# Needing some guidance..



## ChristineT (Aug 30, 2018)

Not sure what to do ... 

I have been married to my husband for almost 13 years; and for the past 4+ months I’ve been in a SEXLESS Marriage!! In my head telling myself I’m crazy because who fights over not having sex? Is this something to really be worried about?

Now let me explain our relationship.. 

The first couple of years of our marriage we experienced with the whole “Swingers Lifestyle” - I am a bisexual female (which I told him from the beginning of our relationship) but then I find out he is “bi-curious” - but oral only.. Ok, no big deal I can handle that.. 

The whole swinging thing is amazing! We have lots of fun and I even felt so much closer to my husband! We were open about everything - we were each other’s ride or die basically! 

Fast forward a bit - Present day, he has had 10 hernia repair surgeries due to complications from the mesh they used.. Also, I (Wife) feel like I’m in my “prime“ and I want to have sex ALL THE TIME!! I can’t help this, I can’t stop it - it’s just my sex drive is insane! (I had a partial hysterectomy at 22 - so present day it’s been 11 years with NO period and can’t get pregnant) 

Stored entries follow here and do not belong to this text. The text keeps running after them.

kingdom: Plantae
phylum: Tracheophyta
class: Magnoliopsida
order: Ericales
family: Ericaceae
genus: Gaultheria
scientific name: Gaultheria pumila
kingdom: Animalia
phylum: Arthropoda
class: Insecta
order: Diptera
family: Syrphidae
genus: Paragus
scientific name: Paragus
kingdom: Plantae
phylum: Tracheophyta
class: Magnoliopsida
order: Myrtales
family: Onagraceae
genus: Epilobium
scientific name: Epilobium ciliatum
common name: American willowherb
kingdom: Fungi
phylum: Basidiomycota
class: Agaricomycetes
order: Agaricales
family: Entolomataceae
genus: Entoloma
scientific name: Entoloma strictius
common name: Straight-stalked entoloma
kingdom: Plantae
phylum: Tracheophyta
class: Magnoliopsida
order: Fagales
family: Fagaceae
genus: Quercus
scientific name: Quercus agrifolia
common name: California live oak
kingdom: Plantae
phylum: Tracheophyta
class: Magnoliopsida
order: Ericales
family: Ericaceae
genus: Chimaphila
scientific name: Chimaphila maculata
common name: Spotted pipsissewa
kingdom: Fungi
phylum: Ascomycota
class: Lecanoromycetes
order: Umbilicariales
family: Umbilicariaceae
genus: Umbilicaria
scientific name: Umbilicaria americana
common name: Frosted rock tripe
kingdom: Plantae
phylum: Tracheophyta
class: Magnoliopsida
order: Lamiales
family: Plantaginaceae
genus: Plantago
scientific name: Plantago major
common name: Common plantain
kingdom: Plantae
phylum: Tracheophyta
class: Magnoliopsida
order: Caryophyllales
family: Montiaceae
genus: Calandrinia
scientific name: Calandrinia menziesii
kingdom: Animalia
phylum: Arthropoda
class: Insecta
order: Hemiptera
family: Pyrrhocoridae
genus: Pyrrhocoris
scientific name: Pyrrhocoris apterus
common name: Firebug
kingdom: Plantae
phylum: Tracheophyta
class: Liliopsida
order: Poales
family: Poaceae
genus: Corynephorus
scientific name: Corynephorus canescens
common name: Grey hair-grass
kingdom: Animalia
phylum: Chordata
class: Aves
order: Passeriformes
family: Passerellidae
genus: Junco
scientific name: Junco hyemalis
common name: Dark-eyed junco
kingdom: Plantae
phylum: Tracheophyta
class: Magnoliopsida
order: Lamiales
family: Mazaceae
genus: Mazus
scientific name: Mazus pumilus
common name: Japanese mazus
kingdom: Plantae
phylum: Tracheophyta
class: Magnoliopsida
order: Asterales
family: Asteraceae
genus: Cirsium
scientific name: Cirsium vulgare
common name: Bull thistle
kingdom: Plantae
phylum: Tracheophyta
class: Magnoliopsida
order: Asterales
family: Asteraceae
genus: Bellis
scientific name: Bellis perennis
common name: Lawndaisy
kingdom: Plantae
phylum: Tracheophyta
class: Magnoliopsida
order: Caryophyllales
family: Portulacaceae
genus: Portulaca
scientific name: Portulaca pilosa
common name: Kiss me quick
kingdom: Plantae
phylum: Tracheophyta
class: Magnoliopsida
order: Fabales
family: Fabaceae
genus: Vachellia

Now, remember the past 4+ months there has been NO Sex, NO intimacy, NO nothing - he would much rather watch gay porn and masterbate in the shower than to have sex with his wife! Finally, I feel like I need to ask him - Are you gay? Well his response is below: 











After breaking down - I re-read this and honestly feel like this is a bull**** excuse and he isn’t really telling me the truth.. 

So of course after fighting back and forth and VERY hurtful words are said.. I finally tell him I’m DONE .. Of course - that doesn’t matter - he then tells me that he isn’t leaving, he doesn’t care that we aren’t having sex, and to sum it up - I’m a stuck *****.. 

So, during this conversation that he tells me I’m basically “stuck” because he’s gonna “try to work on it” He says he doesn’t “live in the moment” he lives 5, 10 years from now (so basically he’s stressing about bills and etc) Well then I tell him, OK.. I won’t MENTION sex, I won’t ASK for sex, or even TALK about anything sexual related! (P.S. I do not even change my clothes in front of him anymore)

I know **** doesn’t change overnight, I know I have to practice being more patient I know that I’m the dumb ass that decided to stay and do it “his way” - but I am dying inside.. every chance I get alone I cry my eyes out! I am so miserable and I can’t say a freaking thing!!!

Any advice or guidance would be appreciated?!?!?